I have to agree with you on those Wilson and Head racquets - some of the most physically damaging equipment out there.

And your analogy of straight/shaped to wood/graphite is dead on. In general, I would say for tennis, larger heads, graphite material and softer strings have undeniably been steps in the right directions. Super stiff, head heavy, feather light, wide beamed racquets are just plain bad unless as you say, one already has the proper technique. Even then you cannot play with a heavy hitter or you will pay in doctor visits.

As for skiing, it seems like increased sidecut, softer flexing yet torsionally stiff skis along with overlap boots have been very beneficial breakthroughs. Flashing peizo light thingies - I guess the jury is still out.

That being said, I'm just dying to hit the slopes with my new gear - Nordica Grand Prix boots and my Merlin VIs (yes, complete with the cool flashing peizo light thingy).
post #21 of 23
ajax, from reading your other post, it appears that you are a beginner who has not yet skied. I will admit that if I, as a beginner, tried to learn on K2 Merlin VI skis, I'd probably have a very difficult time. The skis I know own and ski on - the Rossie T-Power Cobra X in 160 cm and the K2 Mod 7/8 in 174 cm - make my life a whole lot easier and they make skiing a whole lot more fun. After playing for years with a Dunlop Revelation 8.2 which is between 13 and 14 oz, I now play with greater pleasure, greater results, and a lot less pain and injury with a Head Ti4 CZ which weighs about 9 oz. I guess if you're strong enough to need more weight in a racquet and stiffness in a ski, you're an athlete several notches above me. This is neither a compliment to you nor any deprication of myself - just my inference of the way it is. Let us know how you proceed on the Merlin VI's. Also, on your new baby boy, CONGRATULATIONS!
post #22 of 23

Thanks a lot! We're having a lot of fun with him.

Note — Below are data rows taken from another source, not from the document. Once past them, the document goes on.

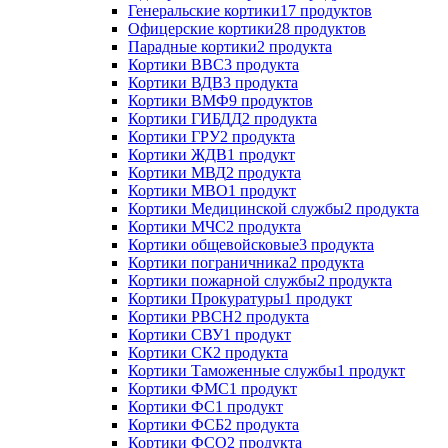
Генеральские кортики
17 продуктов
Офицерские кортики
28 продуктов
Парадные кортики
2 продукта
Кортики ВВС
3 продукта
Кортики ВДВ
3 продукта
Кортики ВМФ
9 продуктов
Кортики ГИБДД
2 продукта
Кортики ГРУ
2 продукта
Кортики ЖДВ
1 продукт
Кортики МВД
2 продукта
Кортики МВО
1 продукт
Кортики Медицинской службы
2 продукта
Кортики МЧС
2 продукта
Кортики общевойсковые
3 продукта
Кортики пограничника
2 продукта
Кортики пожарной службы
2 продукта
Кортики Прокуратуры
1 продукт
Кортики РВСН
2 продукта
Кортики СВУ
1 продукт
Кортики СК
2 продукта
Кортики Таможенные службы
1 продукт
Кортики ФМС
1 продукт
Кортики ФС
1 продукт
Кортики ФСБ
2 продукта
Кортики ФСО
2 продукта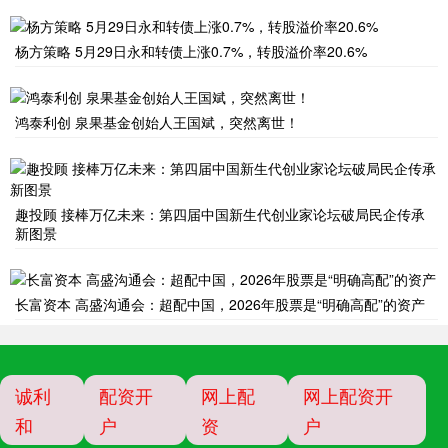
杨方策略 5月29日永和转债上涨0.7%，转股溢价率20.6%
鸿泰利创 泉果基金创始人王国斌，突然离世！
趣投顾 接棒万亿未来：第四届中国新生代创业家论坛破局民企传承
新图景
长富资本 高盛沟通会：超配中国，2026年股票是“明确高配”的资产
诚利
配资开
网上配
网上配资开
和
户
资
户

Like I said before, the most important thing is to have fun and stay injury free. If the Head Ti meets your needs then great! The proof is in the pudding.

I think my earlier rant had more to do with the decreasing variety in tennis equipment. It seems that every year the amount of racquets suitable to someone of my body/swing type decreases and I'm being forced to do more and more after market alterations.<FONT size="1">

[This message has been edited by ajax (edited March 27, 2001).]</FONT>
post #23 of 23

First, if you truly want to be frugal and smart you should be buying used skis/bindings. At this time of year you can truly get some amazing deals as people unload before next year. (Are you buying new cars?)
Second, one of the things to consider with the skis is the waist width. The modx is a midfat meaning it has a wider waist and is wider overall than a "regular" ski. If you are bowlegged than you do not want a wide waisted ski (in theory) because it takes longer to get on edge. You want more of a narrow waisted ski. If you are knockneed then the width would help.
Maybe someone else can tell us if this theory truly holds up. I'm assuming that Paul, in the now defunct "Proof.." post, was told by Harald to get the narrow waisted slalom skis and get rid of his xscreams (a mid fat) because he was bowlegged. The theory is that you want the equipment to be going in your favor, not exacerbating your natural body alignment(or misalignment).